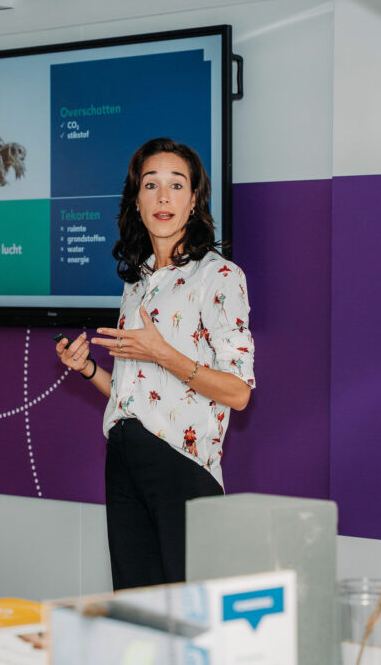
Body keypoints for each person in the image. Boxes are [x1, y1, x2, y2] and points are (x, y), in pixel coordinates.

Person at [54, 137, 255, 590]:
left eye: (176, 185)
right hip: (124, 455)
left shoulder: (219, 276)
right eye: (151, 185)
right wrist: (88, 370)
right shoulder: (138, 281)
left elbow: (239, 393)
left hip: (182, 464)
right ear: (137, 201)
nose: (164, 197)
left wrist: (160, 350)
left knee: (188, 612)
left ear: (194, 200)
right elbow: (138, 393)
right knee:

● **Work instructions**
Every record above must be printed exactly, except for its images.

● **Expected output**
Body keypoints for each person in the image. Boxes are [x1, y1, x2, y2] and points are (x, y), in pixel coordinates.

Person at [54, 137, 255, 590]:
left eye: (176, 185)
right hip: (124, 455)
left shoulder: (219, 276)
right eye: (151, 185)
right wrist: (88, 370)
right shoulder: (138, 281)
left elbow: (239, 393)
left hip: (182, 464)
right ear: (137, 201)
nose: (164, 197)
left wrist: (160, 350)
left knee: (188, 612)
left ear: (194, 200)
right elbow: (138, 393)
right knee:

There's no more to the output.